*WHAT YOU NEED TO DO:*
1. In the text on graph data, how does the directed graph in Figure 3.4 differ in appearance from the undirected graph?
2. Write the next part of the text on graph data, picking up after its final line.

*EXTRACT TO READ:*

------------

Figure 3.4. Two examples of generic graph data, one a directed graph and one and undirected graph. The directed graph has arrows connecting the nodes, while the undirected graph simply has lines.

Graph structured data tends to be more common in the social sciences and humanities. A common example of a graph in popular culture is a social network. Transportation data, like roads and flight paths, also lend themselves to the graph structure. In the digital world, we can use graphs to map out the link connections between Wikipedia pages, as seen below with Abraham Lincoln (Wikimedia 2024).

Figure 3.5. A graph of relationships between Abraham Lincoln’s Wikipedia page and other pages linked to it. Each linkage contains a label describing the relationship between the two pages

Graphs make it easy to ask questions about connectivity. For example we might want to know how many flight connections we will need to make between Honolulu, Hawaii and Cairo, Egypt, or how many degrees of separation there are between Abraham Lincoln and Kevin Bacon on Wikipedia. We can also ask about which parts of the graph are the most connected and which are the least connected.

Example Research Questions

General Research Questions

  • How many edges separate two entities?
  • How many paths are there between two nodes?
  • Which parts of the graph are most or least connected?

------------

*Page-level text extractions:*
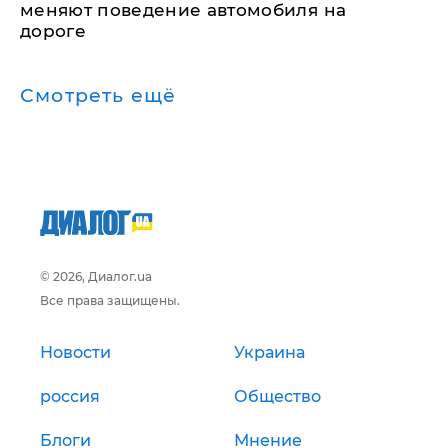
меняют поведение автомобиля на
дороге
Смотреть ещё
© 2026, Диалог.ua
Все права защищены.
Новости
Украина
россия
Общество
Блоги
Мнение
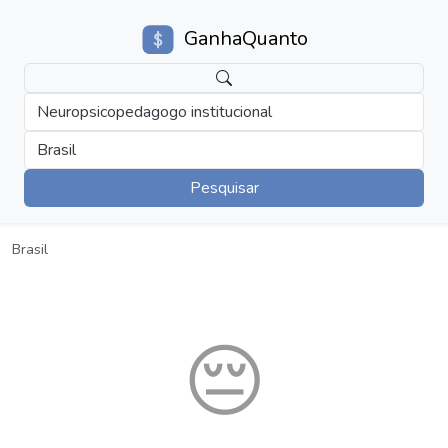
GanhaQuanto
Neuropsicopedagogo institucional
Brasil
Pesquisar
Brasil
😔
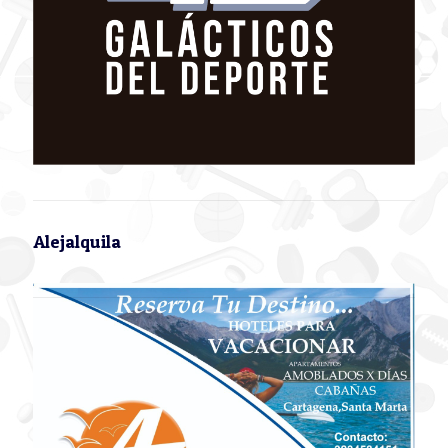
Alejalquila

------------

*RESULTS IN ORDER:*
1. The directed graph has arrows connecting the nodes, while the undirected graph has simple lines.

2.
Topic Specific Examples

  • How many flight connections needed to fly between Honolulu, Hawaii and Cairo, Egypt?
  • Would adding a public transit line between San Francisco and Santa Rosa relieve highway congestion?
  • Which jobs in a hospital will most likely expose you to COVID?

Relational Data

In relational data, also called category or group membership data, the organizing principle is group membership. Each group in the data structure has a list of members. Those members can then be linked to members of other groups. For example, Alice is a member of the group “Students”. She is linked to Davis in the “Hometown” group, indicating she is from Davis. She is also linked to Cell Biology in the “Majors” group and Club de Español and PreMed Mentorship in the “Clubs” group.

Figure 3.6. A relational diagram of characteristics of fictional first year students at UC Davis.

This data structure has some similarities to graph and tree data. Both tree data and relational data share some level of nestedness in their data structure. However, for tree data every relationship is a nested relationship. By contrast, with relational data, entities can be a part of a group, but they can also be linked to entities in other groups in a non-hierarchical way. Like in graph data, relationship connections link entities in relational data. However, those entities are also nested in groups, something that isn’t captured in graph data. Additionally, neither graph nor tree data allows entities to appear multiple times in a data set. However, that is exactly what you see in Figure 3.6. Alice and Casey are members of both the “Students” group and the “Club Leadership” group. This helps capture the multifaceted-ness of some entities, like people!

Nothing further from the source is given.